Search the entries for the word "border". Copy every line where it turns up.

Front-end code change data
* * * *
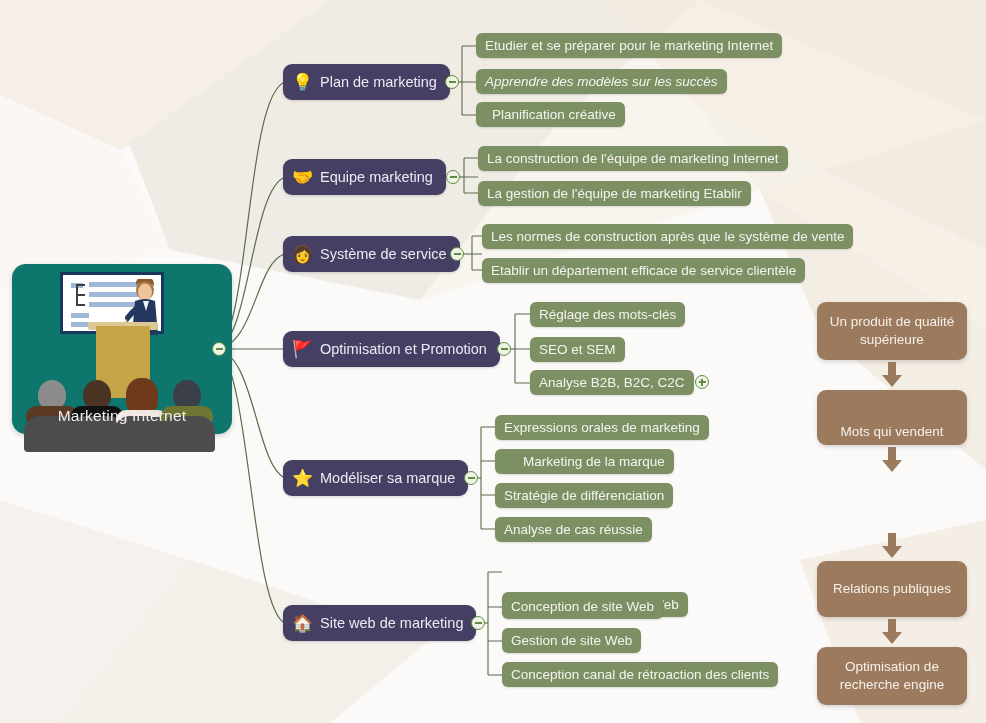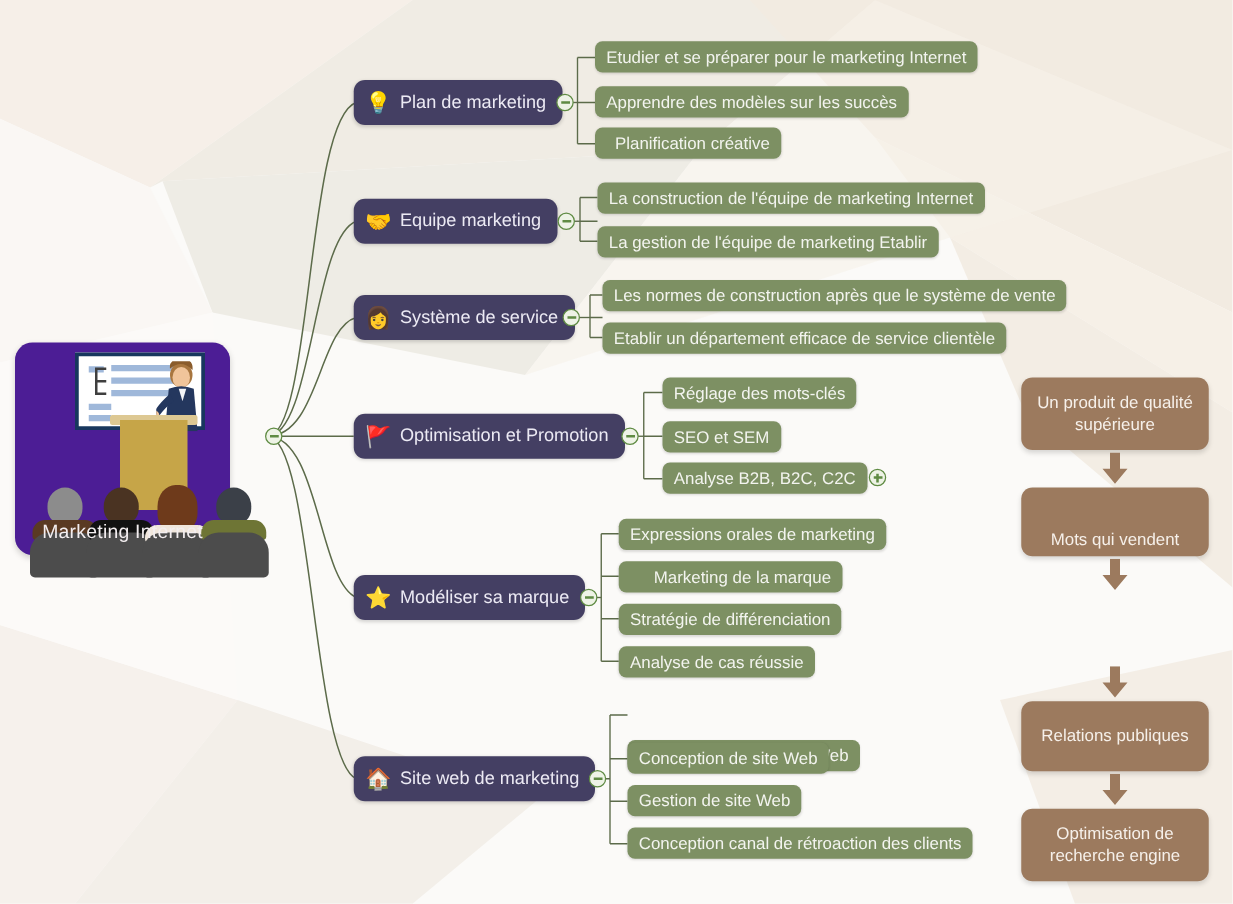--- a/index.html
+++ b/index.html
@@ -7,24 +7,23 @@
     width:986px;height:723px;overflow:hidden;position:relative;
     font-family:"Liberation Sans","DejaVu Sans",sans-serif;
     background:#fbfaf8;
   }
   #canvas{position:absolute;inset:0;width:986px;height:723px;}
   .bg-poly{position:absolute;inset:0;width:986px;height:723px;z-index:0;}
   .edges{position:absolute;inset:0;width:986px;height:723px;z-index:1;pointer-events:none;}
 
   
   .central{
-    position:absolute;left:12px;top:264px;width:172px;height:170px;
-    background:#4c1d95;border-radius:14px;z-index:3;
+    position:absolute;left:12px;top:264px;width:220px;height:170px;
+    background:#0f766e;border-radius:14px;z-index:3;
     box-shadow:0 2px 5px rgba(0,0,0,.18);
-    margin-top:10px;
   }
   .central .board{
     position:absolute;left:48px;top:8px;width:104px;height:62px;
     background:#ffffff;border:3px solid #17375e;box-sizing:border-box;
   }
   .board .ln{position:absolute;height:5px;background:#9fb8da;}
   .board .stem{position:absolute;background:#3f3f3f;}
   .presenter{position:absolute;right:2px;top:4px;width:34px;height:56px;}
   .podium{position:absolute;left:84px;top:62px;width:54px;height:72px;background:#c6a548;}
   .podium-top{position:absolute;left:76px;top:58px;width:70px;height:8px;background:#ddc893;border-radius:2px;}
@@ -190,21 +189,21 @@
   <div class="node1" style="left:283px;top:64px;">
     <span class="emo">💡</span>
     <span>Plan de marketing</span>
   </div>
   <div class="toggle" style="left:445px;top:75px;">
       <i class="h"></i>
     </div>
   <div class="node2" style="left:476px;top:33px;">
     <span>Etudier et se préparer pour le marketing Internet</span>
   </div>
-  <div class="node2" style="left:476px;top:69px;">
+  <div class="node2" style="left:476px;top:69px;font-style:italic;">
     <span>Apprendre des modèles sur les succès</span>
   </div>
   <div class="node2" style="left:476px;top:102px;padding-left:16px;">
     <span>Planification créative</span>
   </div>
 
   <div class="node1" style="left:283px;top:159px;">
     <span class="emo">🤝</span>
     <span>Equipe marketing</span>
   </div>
* * * *
> [Answer to the problem]:
-    background:#4c1d95;border-radius:14px;z-index:3;
+    background:#0f766e;border-radius:14px;z-index:3;
     background:#ffffff;border:3px solid #17375e;box-sizing:border-box;
   .podium-top{position:absolute;left:76px;top:58px;width:70px;height:8px;background:#ddc893;border-radius:2px;}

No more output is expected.